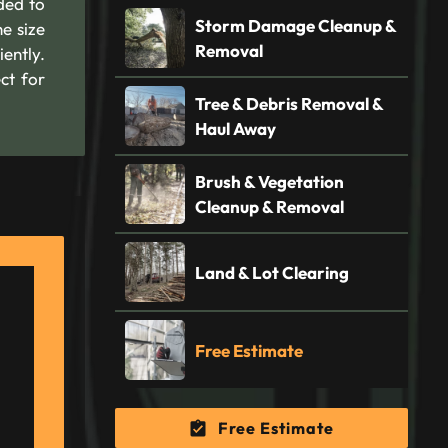
ded to
Storm Damage Cleanup &
e size
Removal
ently.
ct for
Tree & Debris Removal &
Haul Away
Brush & Vegetation
Cleanup & Removal
Land & Lot Clearing
Free Estimate
Free Estimate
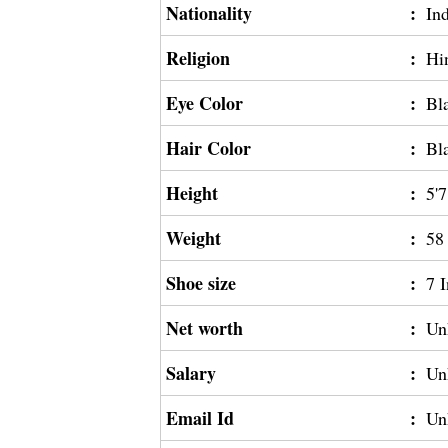
Nationality
:
In
Religion
:
Hi
Eye Color
:
Bl
Hair Color
:
Bl
Height
:
5'7
Weight
:
58
Shoe size
:
7 
Net worth
:
Un
Salary
:
Un
Email Id
:
Un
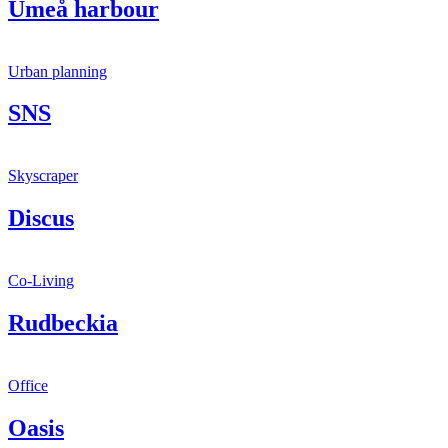
Umeå harbour
Urban planning
SNS
Skyscraper
Discus
Co-Living
Rudbeckia
Office
Oasis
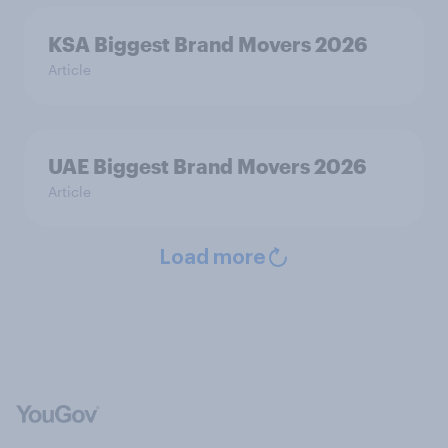
KSA Biggest Brand Movers 2026
Article
UAE Biggest Brand Movers 2026
Article
Load more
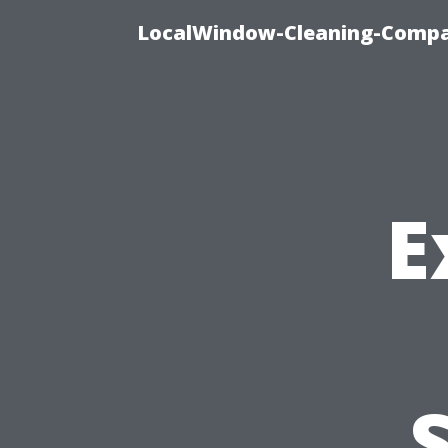
LocalWindow-Cleaning-Compa
E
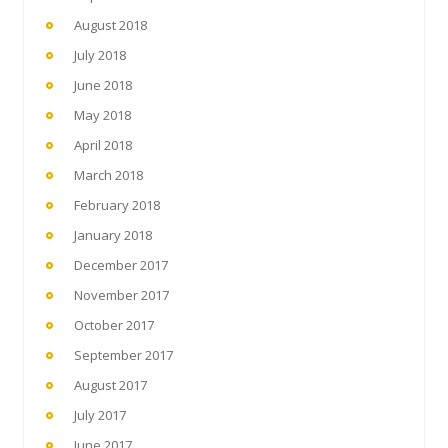
August 2018
July 2018
June 2018
May 2018
April 2018
March 2018
February 2018
January 2018
December 2017
November 2017
October 2017
September 2017
August 2017
July 2017
June 2017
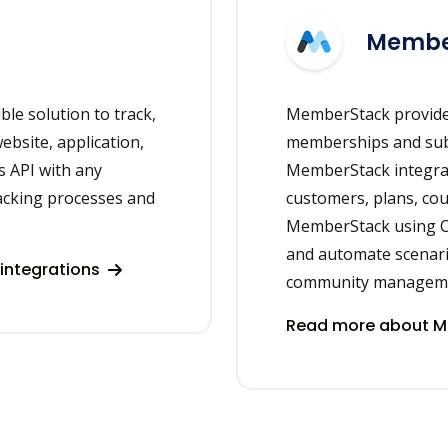
Membe
ble solution to track,
MemberStack provide
bsite, application,
memberships and subsc
s API with any
MemberStack integrate
racking processes and
customers, plans, cou
MemberStack using On
and automate scenar
integrations
community managem
Read more about M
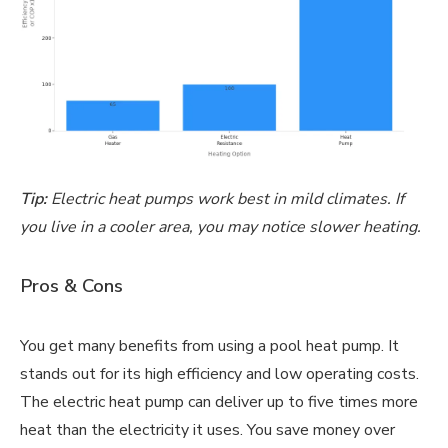
Tip:
Electric heat pumps work best in mild climates. If
you live in a cooler area, you may notice slower heating.
Pros & Cons
You get many benefits from using a pool heat pump. It
stands out for its high efficiency and low operating costs.
The electric heat pump can deliver up to five times more
heat than the electricity it uses. You save money over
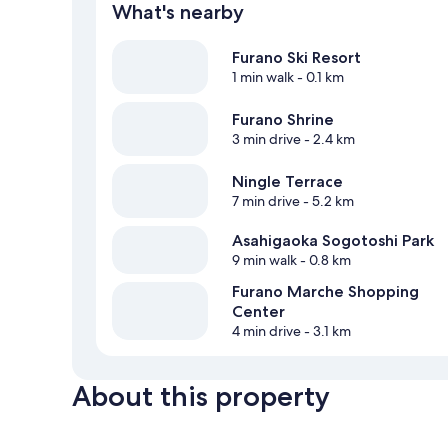
What's nearby
Furano Ski Resort
1 min walk
- 0.1 km
Furano Shrine
3 min drive
- 2.4 km
Ningle Terrace
7 min drive
- 5.2 km
Asahigaoka Sogotoshi Park
9 min walk
- 0.8 km
Furano Marche Shopping
Center
4 min drive
- 3.1 km
About this property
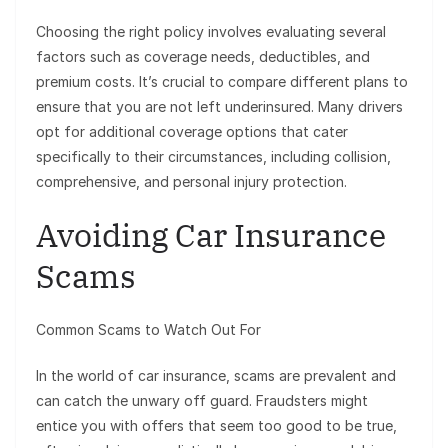
Choosing the right policy involves evaluating several
factors such as coverage needs, deductibles, and
premium costs. It’s crucial to compare different plans to
ensure that you are not left underinsured. Many drivers
opt for additional coverage options that cater
specifically to their circumstances, including collision,
comprehensive, and personal injury protection.
Avoiding Car Insurance
Scams
Common Scams to Watch Out For
In the world of car insurance, scams are prevalent and
can catch the unwary off guard. Fraudsters might
entice you with offers that seem too good to be true,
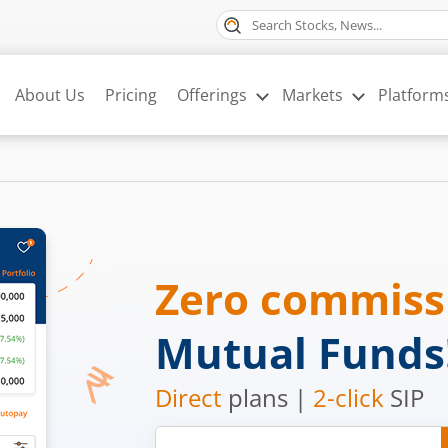
About Us
Pricing
Offerings
Markets
Platform
Zero commis
Mutual Funds
Direct
plans |
2-click
SIP
Mobile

----

Work instructions -> Which lines above contain the string "Cleanup"? Gather every one of them, copied in full.

Your response ->
Storm Damage Cleanup &
Cleanup & Removal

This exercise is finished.